Output the lines below as a Markdown table with the columns Row and Line, numbering each row and omitting blank lines. Exclude the picture from the table.
== Records for the exercise
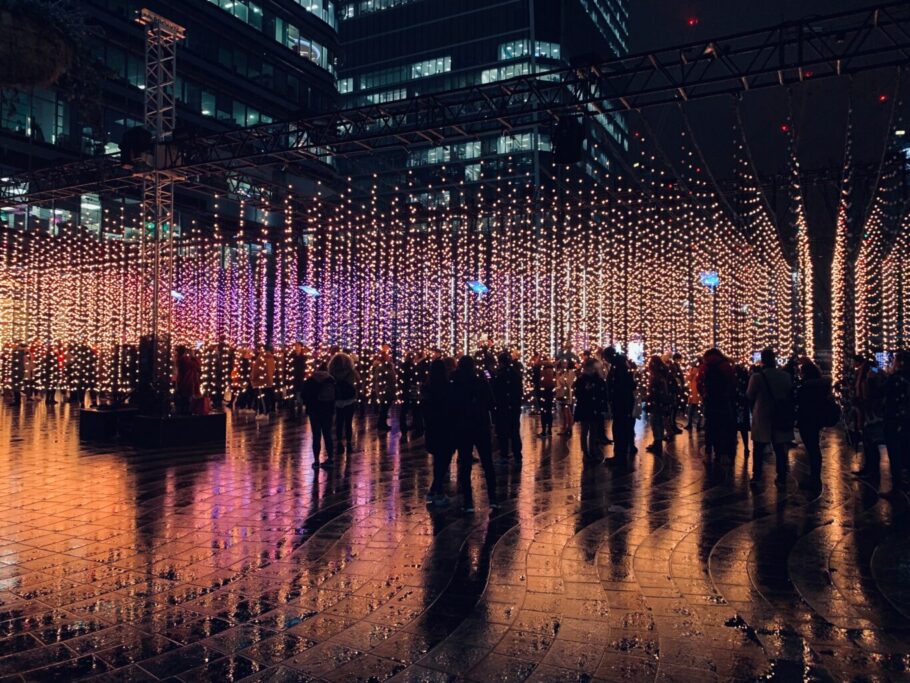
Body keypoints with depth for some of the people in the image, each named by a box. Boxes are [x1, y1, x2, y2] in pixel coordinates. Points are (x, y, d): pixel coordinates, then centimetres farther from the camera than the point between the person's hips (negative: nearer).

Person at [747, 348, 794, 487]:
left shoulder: (757, 377, -16)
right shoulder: (785, 376, -5)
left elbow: (749, 396, -2)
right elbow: (790, 395, 10)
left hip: (762, 418, -3)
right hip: (781, 418, 3)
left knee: (758, 449, 9)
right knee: (780, 449, 11)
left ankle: (756, 477, 8)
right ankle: (781, 478, 13)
====
## [Exercise output]
| Row | Line |
|---|---|
| 1 | Body keypoints with depth for some of the people in the image, each named by a box. Boxes are [x1, y1, x2, y2] in pixel coordinates. Points are (x, y, d): pixel coordinates, then centimetres farther from the camera than the point between the person's hips (negative: nearer). |
| 2 | Person at [747, 348, 794, 487]: |
| 3 | left shoulder: (757, 377, -16) |
| 4 | right shoulder: (785, 376, -5) |
| 5 | left elbow: (749, 396, -2) |
| 6 | right elbow: (790, 395, 10) |
| 7 | left hip: (762, 418, -3) |
| 8 | right hip: (781, 418, 3) |
| 9 | left knee: (758, 449, 9) |
| 10 | right knee: (780, 449, 11) |
| 11 | left ankle: (756, 477, 8) |
| 12 | right ankle: (781, 478, 13) |